Theoretically, reef is a very interesting technique. It wants to address the legacy problems that enterprises face when trying to further analyze data. We look forward to Microsoft's official release of the reef, and then from the actual use of the information to obtain more results. Although not yet proven, reef still deserves attention-because Microsoft has shown a high degree of concern about Hadoop (yarn, an important part of Hadoop) and the open source community. Just a few years ago, Microsoft was looking for alternatives and proprietary platforms for Hadoop. Today, software giants have begun to devote themselves to the Hadoop technology community, hoping to help themselves to a higher level through open source.

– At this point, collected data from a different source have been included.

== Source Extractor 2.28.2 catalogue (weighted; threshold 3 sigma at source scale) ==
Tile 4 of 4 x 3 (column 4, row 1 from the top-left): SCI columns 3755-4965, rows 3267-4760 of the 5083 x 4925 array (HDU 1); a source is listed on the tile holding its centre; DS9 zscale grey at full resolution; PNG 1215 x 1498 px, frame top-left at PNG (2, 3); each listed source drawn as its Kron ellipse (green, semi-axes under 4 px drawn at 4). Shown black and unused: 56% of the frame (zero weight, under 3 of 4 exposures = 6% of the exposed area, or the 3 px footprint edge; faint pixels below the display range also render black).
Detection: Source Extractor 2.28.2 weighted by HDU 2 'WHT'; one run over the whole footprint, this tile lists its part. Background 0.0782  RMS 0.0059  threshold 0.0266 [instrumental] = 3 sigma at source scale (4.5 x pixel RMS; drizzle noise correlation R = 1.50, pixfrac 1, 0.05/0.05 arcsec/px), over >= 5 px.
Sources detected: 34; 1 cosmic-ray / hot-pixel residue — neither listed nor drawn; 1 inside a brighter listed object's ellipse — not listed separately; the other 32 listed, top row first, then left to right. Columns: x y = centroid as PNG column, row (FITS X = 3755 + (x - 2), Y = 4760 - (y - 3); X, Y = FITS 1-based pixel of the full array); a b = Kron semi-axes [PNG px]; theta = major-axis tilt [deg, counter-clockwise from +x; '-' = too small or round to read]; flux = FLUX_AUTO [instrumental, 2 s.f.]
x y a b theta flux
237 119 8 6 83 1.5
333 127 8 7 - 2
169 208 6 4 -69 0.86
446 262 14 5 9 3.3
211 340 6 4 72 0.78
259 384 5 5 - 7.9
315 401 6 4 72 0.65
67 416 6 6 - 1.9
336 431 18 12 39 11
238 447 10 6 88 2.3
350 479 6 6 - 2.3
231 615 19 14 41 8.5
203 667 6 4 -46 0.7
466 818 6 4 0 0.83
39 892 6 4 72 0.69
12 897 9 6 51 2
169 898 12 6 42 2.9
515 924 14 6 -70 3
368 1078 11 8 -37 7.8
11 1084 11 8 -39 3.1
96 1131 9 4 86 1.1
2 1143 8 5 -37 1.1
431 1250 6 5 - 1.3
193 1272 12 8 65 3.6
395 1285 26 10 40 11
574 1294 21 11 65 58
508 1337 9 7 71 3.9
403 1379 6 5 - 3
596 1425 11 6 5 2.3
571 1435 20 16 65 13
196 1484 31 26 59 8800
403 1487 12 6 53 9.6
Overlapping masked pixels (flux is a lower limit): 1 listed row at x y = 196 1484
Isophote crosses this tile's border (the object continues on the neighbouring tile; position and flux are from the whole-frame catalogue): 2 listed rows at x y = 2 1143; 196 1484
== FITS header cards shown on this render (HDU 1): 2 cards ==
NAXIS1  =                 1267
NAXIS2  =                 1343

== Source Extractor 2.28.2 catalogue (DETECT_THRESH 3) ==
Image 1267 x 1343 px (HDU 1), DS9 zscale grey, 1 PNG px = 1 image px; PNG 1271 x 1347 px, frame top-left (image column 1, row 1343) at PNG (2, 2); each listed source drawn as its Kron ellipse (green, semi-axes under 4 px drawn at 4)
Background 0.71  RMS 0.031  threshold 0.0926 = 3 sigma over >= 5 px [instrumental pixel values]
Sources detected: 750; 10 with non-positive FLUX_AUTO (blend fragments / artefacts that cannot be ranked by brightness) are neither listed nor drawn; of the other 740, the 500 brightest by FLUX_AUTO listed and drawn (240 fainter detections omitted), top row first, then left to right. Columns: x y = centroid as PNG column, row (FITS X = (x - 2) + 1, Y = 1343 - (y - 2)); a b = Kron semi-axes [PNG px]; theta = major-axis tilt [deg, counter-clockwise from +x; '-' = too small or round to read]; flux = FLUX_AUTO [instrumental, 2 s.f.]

The content source of this page is from Internet, which doesn't represent Alibaba Cloud's opinion;
products and services mentioned on that page don't have any relationship with Alibaba Cloud. If the
content of the page makes you feel confusing, please write us an email, we will handle the problem
within 5 days after receiving your email.
If you find any instances of plagiarism from the community, please send an email to:
info-contact@alibabacloud.com
and provide relevant evidence. A staff member will contact you within 5 working days.